California’s budget deficit could reach nearly $28 billion over the next two years unless drastic steps – including raising new taxes – are taken to stem the fiscal bleeding, the nonpartisan legislative analyst’s office said Tuesday.
Calling it a “monumental problem,” Legislative Analyst Mac Taylor said the state faces several challenges coming off a difficult budget year, with revenue continuing to falter this year and an economic recovery unlikely in the near future.
Without bold fixes, the state will have budget gaps of about $22 billion a year through 2014, the analyst said: The budget deficit is so deep that simply cutting spending won’t work without devastating funding to key programs such as education and health care.

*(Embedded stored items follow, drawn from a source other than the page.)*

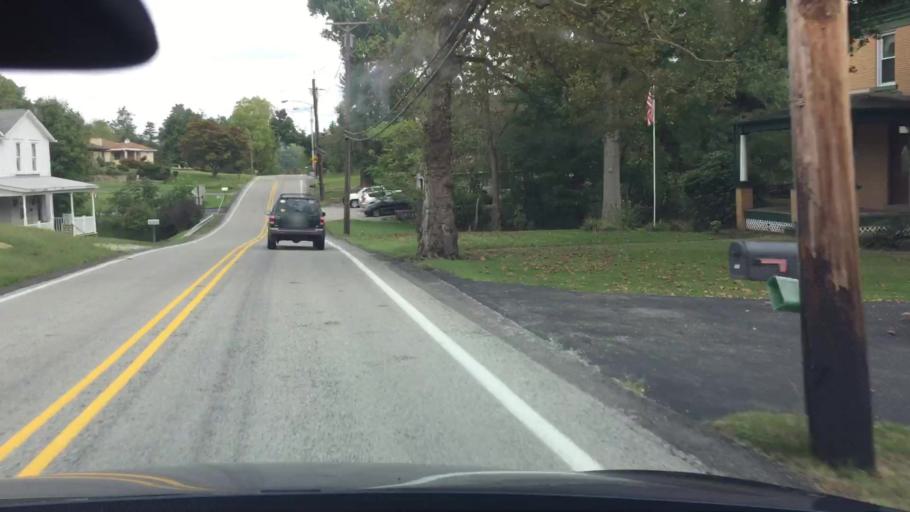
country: US
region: Pennsylvania
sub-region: Allegheny County
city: Cheswick
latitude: 40.5003
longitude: -79.7966
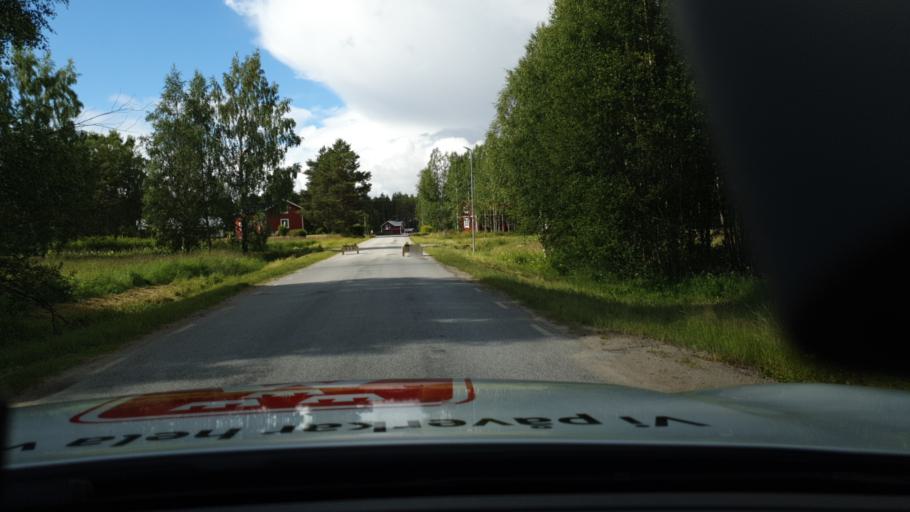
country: SE
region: Norrbotten
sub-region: Pitea Kommun
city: Rosvik
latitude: 65.3911
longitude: 21.7337
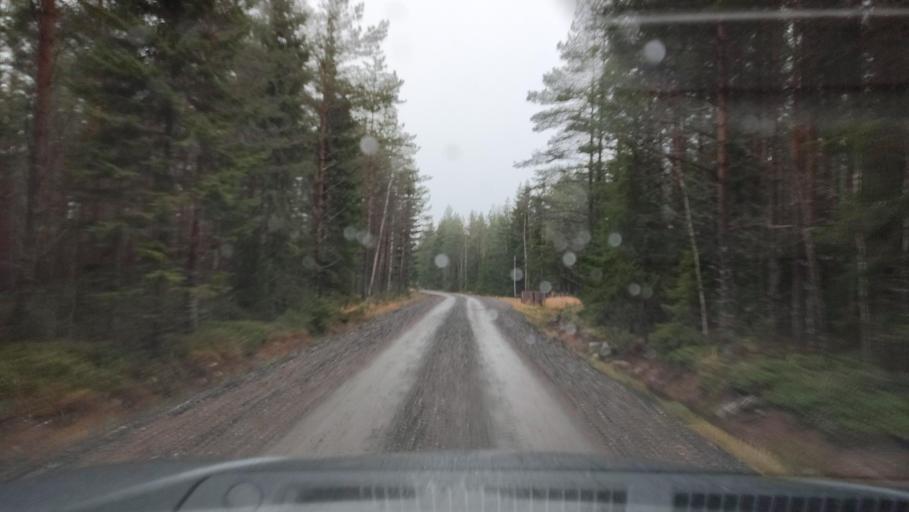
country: FI
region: Southern Ostrobothnia
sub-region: Suupohja
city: Karijoki
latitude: 62.1765
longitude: 21.6986
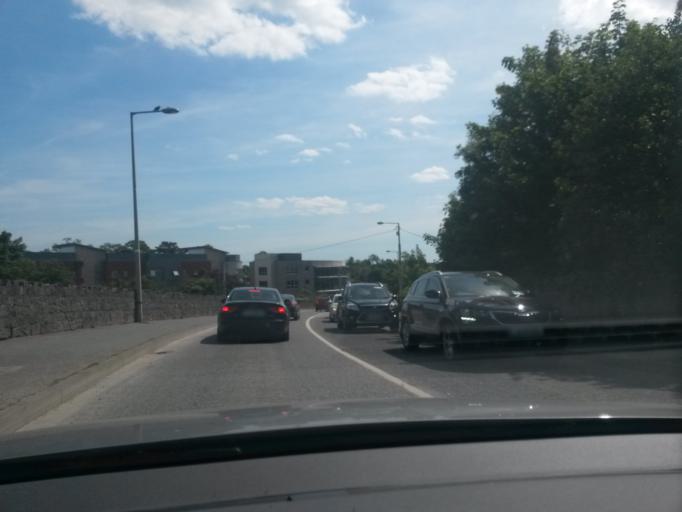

“It is true, this is the last moment to raise taxes (when the economy is struggling), but you really don’t have a choice,” Taylor said.
The legislative analyst didn’t offer a complete tax package but suggested that lawmakers consider raising the state income tax by 5 percent and increasing the vehicle license fee from 0.65 percent to 1 percent of the vehicle’s value.
Democratic lawmakers have been arguing for new taxes and GOP Gov. Arnold Schwarzenegger this summer reversed his own stance, saying taxes must be part of the budget solution. But Republican lawmakers remained adamant Tuesday about their no-taxes position.
“We have an economic problem that has severely compromised our tax revenue,” said Assemblyman Roger Niello, R-Fair Oaks (Sacramento County), vice chairman of the Assembly Budget Committee. “To immediately talk about increasing tax rates and pile additional burden on an economy that’s struggling to be productive is unproductive.”
The $27.8 billion budget deficit projected by the legislative analyst’s office is larger than the estimated $24 billion revenue shortfall that Schwarzenegger announced last week in calling a special legislative session. The governor’s estimate did not include potential increases in expenses.
Additional expenses include increasing numbers of people enrolled in health and social services, which is typical in tough economic times, to additional firefighting costs, according to a 28-page report Taylor released Tuesday.
The state will also likely have to pony up an additional $1.5 billion for local governments, which are expected to see sharp reductions in property tax receipts as a result of the rapid decline in the state’s housing market, the report said.
Assembly Speaker Karen Bass, D-Baldwin Vista (Los Angeles County), called the state’s looming deficit “shocking,” adding that the federal government should help bail out states like California that face dire fiscal straits.
“We can’t let one of the world’s largest economies go over the cliff,” she said.
Aaron McLear, a spokesman for Schwarzenegger, said the legislative analyst’s office’s report underscores the seriousness of the governor’s assessment of the state’s financial woes.
“We have a serious problem that needs to be addressed immediately, and the right approach is a balanced approach of both cuts and taxes,” McLear said.
With the economy in a tailspin, Schwarzenegger last week warned that the state’s revenue could shrink by $11 billion in the current fiscal year, which ends June 30, followed by $13 billion more the following year.
He issued an executive order calling for a special legislative session and proposed a combination of taxes, including a temporary 1 1/2-cent increase in the sales tax and a severance tax on oil production. The governor also proposed billions of dollars in cuts to education, health care and funds for the poor.
The Legislature has until the end of the month to negotiate a compromise package before newly elected lawmakers begin their terms on Dec. 1. Bass said the state Assembly plans to hold a committee hearing Friday on Schwarzenegger’s package of proposals to fix the budget as well as the legislative analyst’s own assessments and suggestions.